• **What is needed**: In the data beneath this task, how many lines contain "saved"? Answer with the number only.

• **Dataset entries**:
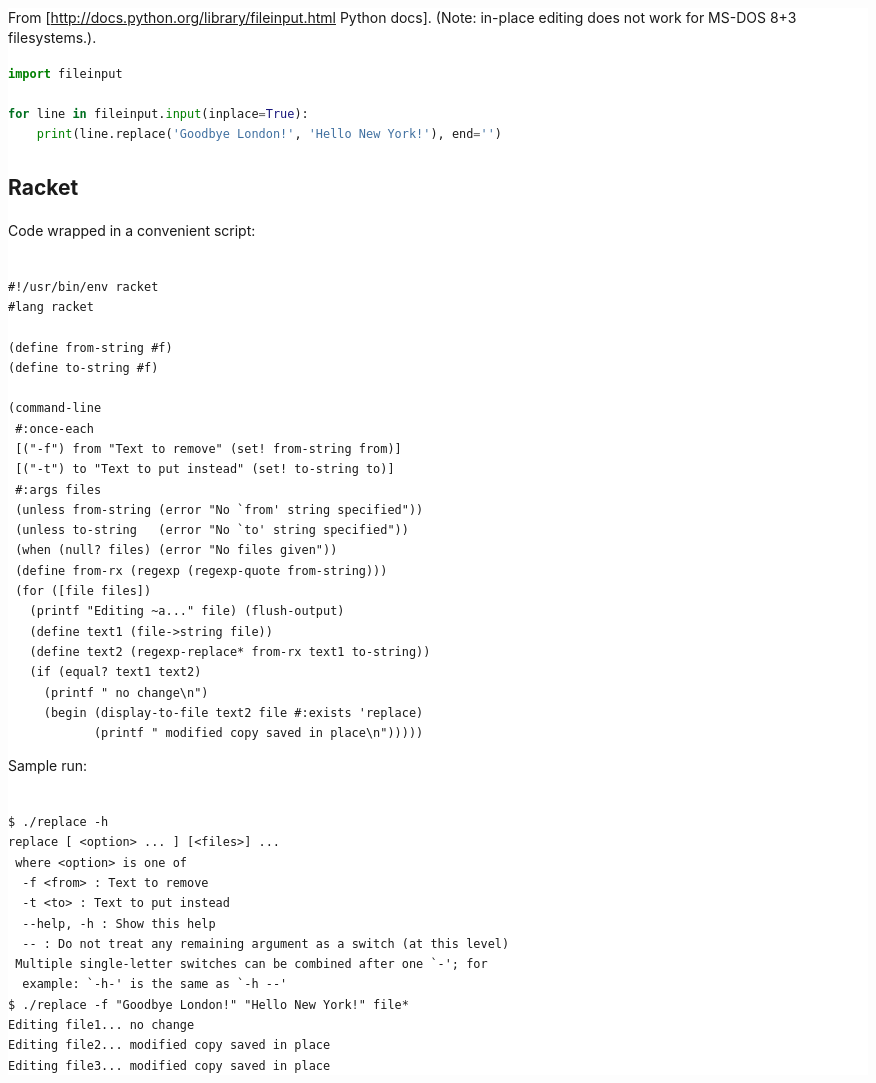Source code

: From [http://docs.python.org/library/fileinput.html Python docs]. (Note: in-place editing does not work for MS-DOS 8+3 filesystems.).


```python
import fileinput

for line in fileinput.input(inplace=True):
    print(line.replace('Goodbye London!', 'Hello New York!'), end='')

```



## Racket

Code wrapped in a convenient script:

```racket

#!/usr/bin/env racket
#lang racket

(define from-string #f)
(define to-string #f)

(command-line
 #:once-each
 [("-f") from "Text to remove" (set! from-string from)]
 [("-t") to "Text to put instead" (set! to-string to)]
 #:args files
 (unless from-string (error "No `from' string specified"))
 (unless to-string   (error "No `to' string specified"))
 (when (null? files) (error "No files given"))
 (define from-rx (regexp (regexp-quote from-string)))
 (for ([file files])
   (printf "Editing ~a..." file) (flush-output)
   (define text1 (file->string file))
   (define text2 (regexp-replace* from-rx text1 to-string))
   (if (equal? text1 text2)
     (printf " no change\n")
     (begin (display-to-file text2 file #:exists 'replace)
            (printf " modified copy saved in place\n")))))

```

Sample run:

```txt

$ ./replace -h
replace [ <option> ... ] [<files>] ...
 where <option> is one of
  -f <from> : Text to remove
  -t <to> : Text to put instead
  --help, -h : Show this help
  -- : Do not treat any remaining argument as a switch (at this level)
 Multiple single-letter switches can be combined after one `-'; for
  example: `-h-' is the same as `-h --'
$ ./replace -f "Goodbye London!" "Hello New York!" file*
Editing file1... no change
Editing file2... modified copy saved in place
Editing file3... modified copy saved in place

```
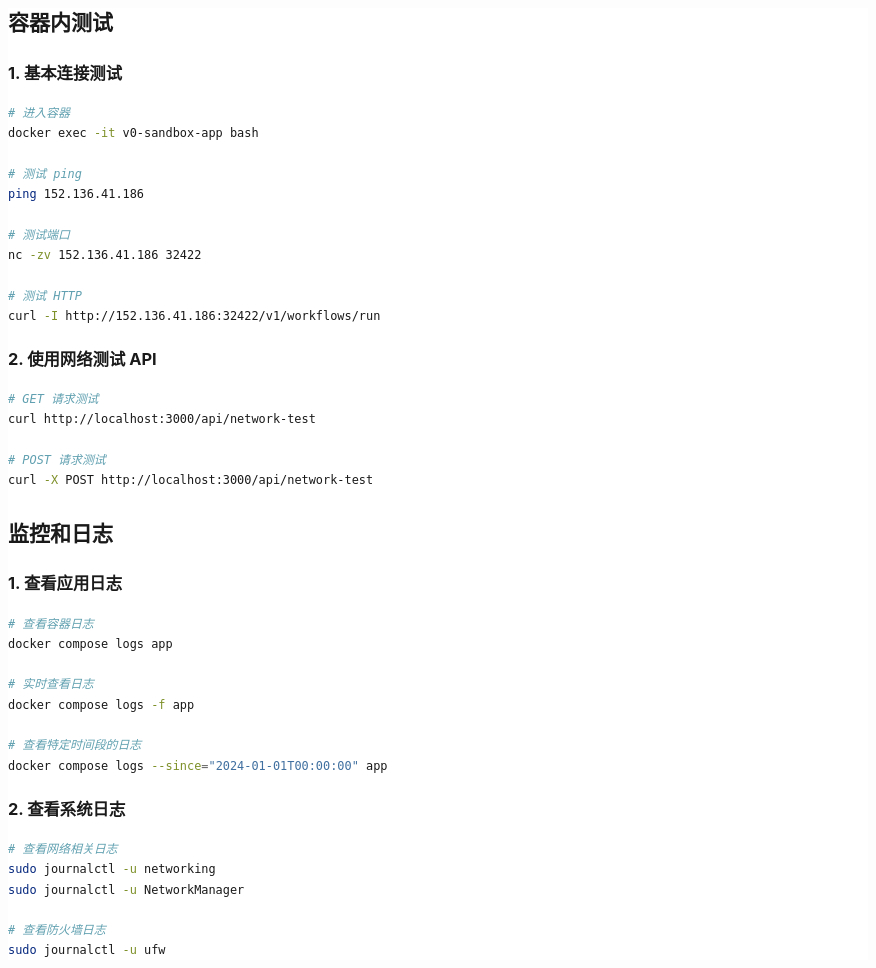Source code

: ## 容器内测试

### 1. 基本连接测试

```bash
# 进入容器
docker exec -it v0-sandbox-app bash

# 测试 ping
ping 152.136.41.186

# 测试端口
nc -zv 152.136.41.186 32422

# 测试 HTTP
curl -I http://152.136.41.186:32422/v1/workflows/run
```

### 2. 使用网络测试 API

```bash
# GET 请求测试
curl http://localhost:3000/api/network-test

# POST 请求测试
curl -X POST http://localhost:3000/api/network-test
```

## 监控和日志

### 1. 查看应用日志

```bash
# 查看容器日志
docker compose logs app

# 实时查看日志
docker compose logs -f app

# 查看特定时间段的日志
docker compose logs --since="2024-01-01T00:00:00" app
```

### 2. 查看系统日志

```bash
# 查看网络相关日志
sudo journalctl -u networking
sudo journalctl -u NetworkManager

# 查看防火墙日志
sudo journalctl -u ufw
```
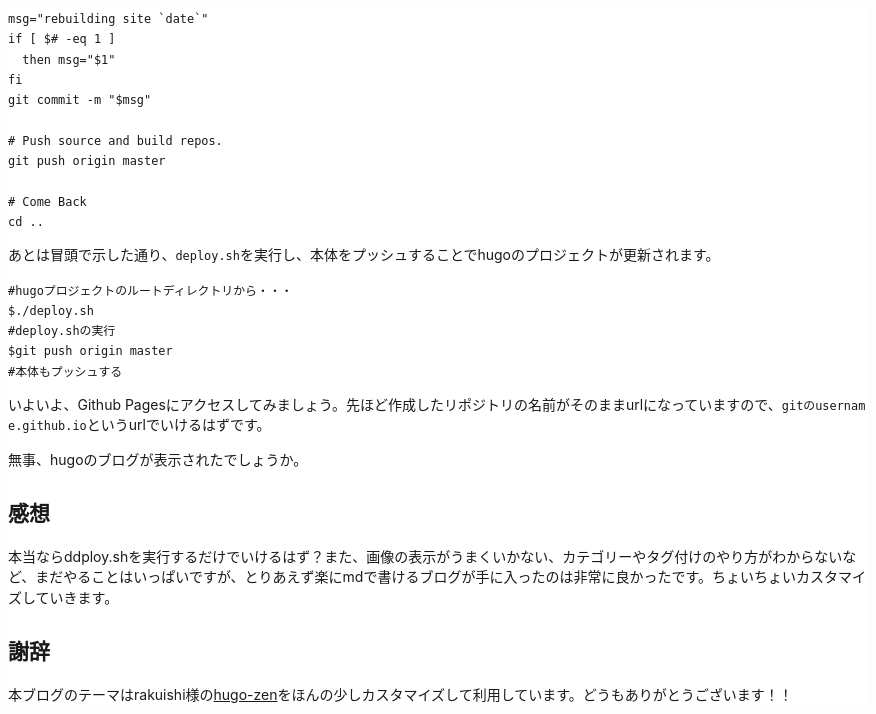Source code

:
 ```
msg="rebuilding site `date`"
if [ $# -eq 1 ]
  then msg="$1"
fi
git commit -m "$msg"

# Push source and build repos.
git push origin master

# Come Back
cd ..
```

あとは冒頭で示した通り、`deploy.sh`を実行し、本体をプッシュすることでhugoのプロジェクトが更新されます。

```
#hugoプロジェクトのルートディレクトリから・・・
$./deploy.sh
#deploy.shの実行
$git push origin master
#本体もプッシュする
```

いよいよ、Github Pagesにアクセスしてみましょう。先ほど作成したリポジトリの名前がそのままurlになっていますので、`gitのusername.github.io`というurlでいけるはずです。

無事、hugoのブログが表示されたでしょうか。

## 感想
本当ならddploy.shを実行するだけでいけるはず？また、画像の表示がうまくいかない、カテゴリーやタグ付けのやり方がわからないなど、まだやることはいっぱいですが、とりあえず楽にmdで書けるブログが手に入ったのは非常に良かったです。ちょいちょいカスタマイズしていきます。

## 謝辞
本ブログのテーマはrakuishi様の[hugo-zen](https://github.com/rakuishi/hugo-zen "")をほんの少しカスタマイズして利用しています。どうもありがとうございます！！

• **Solution**: 3